La vita di quell’eterno fanciullo che racconta una storia da sogno

«Fin dal mio primo film mi sono sempre rifiutato di mettere la parole fine. Ma non in nome della delusione che provavo da bambino quando finiva una pellicola. La delusione inevitabile: è finita la festa. Non è per questo. Mi sembrava una vera e propria violenza non solo contro gli spettatori, ma anche contro gli stessi personaggi di cui stai raccontando la storia. Non ci può essere una fine per questi personaggi che comunque continueranno a vivere a tua insaputa, all’insaputa dell’autore...». Così Federico Fellini si confessava in un’intervista televisiva del 1987; ed è partendo da questo «rifiuto della fine» che Italo Moscati ha impostato il suo Fellini & Fellini. Da Rimini a Roma, inquilino a Cinecittà. (Rai-Eri-Ediesse, pagine 230, Euro 14).
Quello che ne emerge è una cavalcata fra le nebbie e oltre: tante stazioni di un unico viaggio sempre in progress, tante tappe di spostamenti, di ricordi e di emozioni, racconto di una storia infinita.
Scrittore e regista, sceneggiatore, autore teatrale, Italo Moscati è un nome che non ha bisogno di presentazioni. Fra i suoi libri basterà ricordare le biografie di Anna Magnani, di Vittorio De Sica, di Alfred Hitchcock, della divina per eccellenza Maria Callas. I suoi film doc sono stati invitati a grandi festival e hanno ottenuto numerosi premi.

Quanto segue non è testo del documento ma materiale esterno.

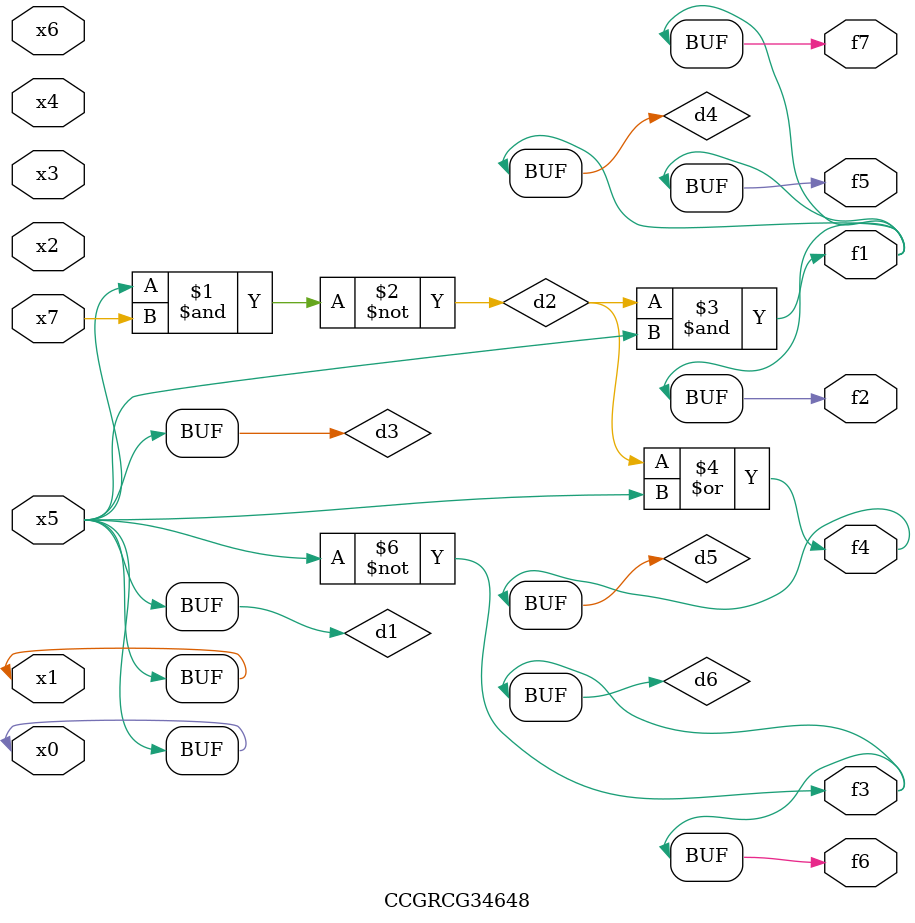
<source format=v>
module CCGRCG34648(
	input x0, x1, x2, x3, x4, x5, x6, x7,
	output f1, f2, f3, f4, f5, f6, f7
);

	wire d1, d2, d3, d4, d5, d6;

	buf (d1, x0, x5);
	nand (d2, x5, x7);
	buf (d3, x0, x1);
	and (d4, d2, d3);
	or (d5, d2, d3);
	nor (d6, d1, d3);
	assign f1 = d4;
	assign f2 = d4;
	assign f3 = d6;
	assign f4 = d5;
	assign f5 = d4;
	assign f6 = d6;
	assign f7 = d4;
endmodule

</source>
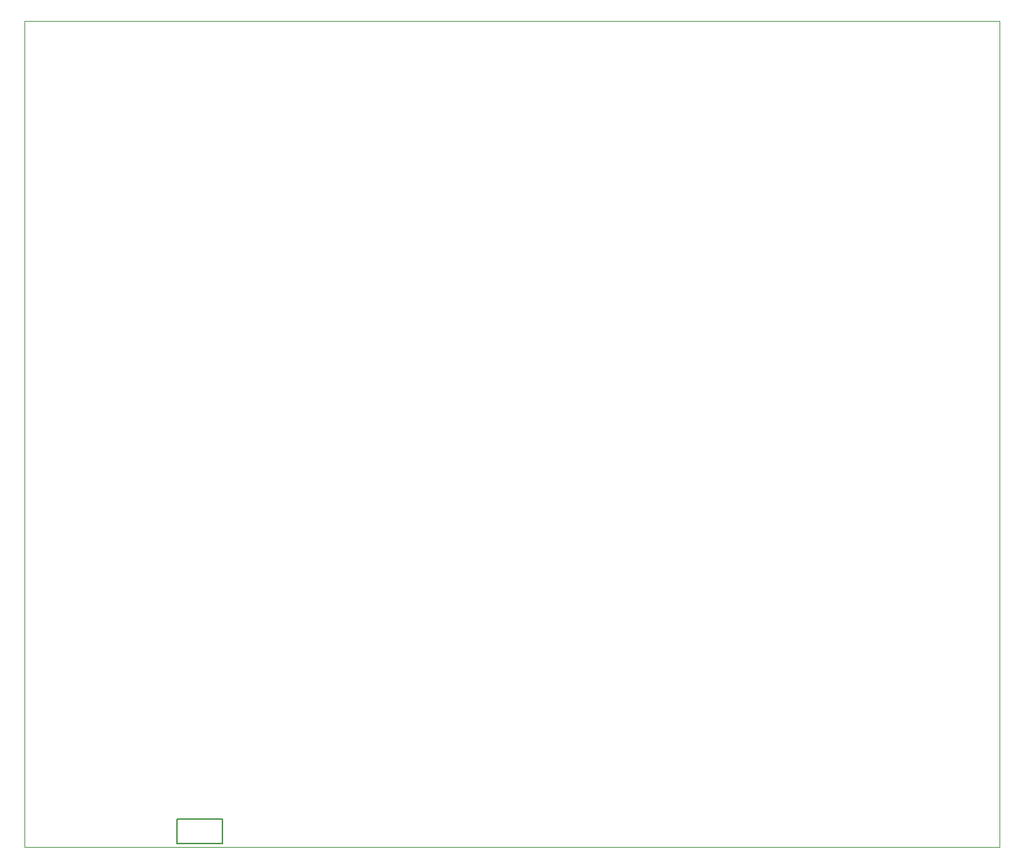
<source format=gbr>
%TF.GenerationSoftware,KiCad,Pcbnew,5.1.9+dfsg1-1*%
%TF.CreationDate,2022-05-12T15:35:58+02:00*%
%TF.ProjectId,kria-k26-devboard,6b726961-2d6b-4323-962d-646576626f61,rev?*%
%TF.SameCoordinates,Original*%
%TF.FileFunction,Other,ECO2*%
%FSLAX46Y46*%
G04 Gerber Fmt 4.6, Leading zero omitted, Abs format (unit mm)*
G04 Created by KiCad (PCBNEW 5.1.9+dfsg1-1) date 2022-05-12 15:35:58 commit cb2eeb5*
%MOMM*%
%LPD*%
G01*
G04 APERTURE LIST*
%TA.AperFunction,Profile*%
%ADD10C,0.100000*%
%TD*%
%ADD11C,0.127000*%
G04 APERTURE END LIST*
D10*
X74000000Y-152000000D02*
X74000000Y-52000000D01*
X74000000Y-52000000D02*
X192000000Y-52000000D01*
X192000000Y-52000000D02*
X192000000Y-152000000D01*
X192000000Y-152000000D02*
X74000000Y-152000000D01*
D11*
%TO.C,S1*%
X92450000Y-151600000D02*
X97950000Y-151600000D01*
X97950000Y-148600000D02*
X92450000Y-148600000D01*
X92450000Y-148600000D02*
X92450000Y-151600000D01*
X97950000Y-151600000D02*
X97950000Y-148600000D01*
%TD*%
M02*

</source>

Scandito in ventuno corposi capitoli, il libro si apre con le «Location» di un grande regista per poi inoltrarsi fra i suoi «fantasmi», le sue «avventure», il suo essere un «fanciullo eterno», fino a giungere all’«ultimo ciak» e a quel suo perenne sentirsi «l’inquilino di Cinecittà». Una filmografia completa (da I vitelloni a Ginger & Fred) e una bibliografia accurata chiudono il volume che Moscati dedica alla memoria di Tullio Kezich che di Federico Fellini fu grande amico e che della critica cinematografica è stato l’incontrastato interprete di questi ultimi decenni.
In sostanza, Moscati riapre il film di una vita e di una carriera, rimuove, come appunto sarebbe piaciuto al regista, la parola «fine» e racconta a tutto tondo l’artista e i suoi personaggi in cammino.


Grazie a testimonianze dirette, recupero di fonti, lavoro d’archivio, il lettore ritrova un uomo passionale e infantile, sognatore magico eppure a suo modo realista, seduttore ma con il complesso del «macho» italiano, impregnato di psicanalisi e tuttavia privo di complessi di colpa, provinciale all’eccesso e però capace di creare un’italianità comprensibile in ogni angolo del mondo.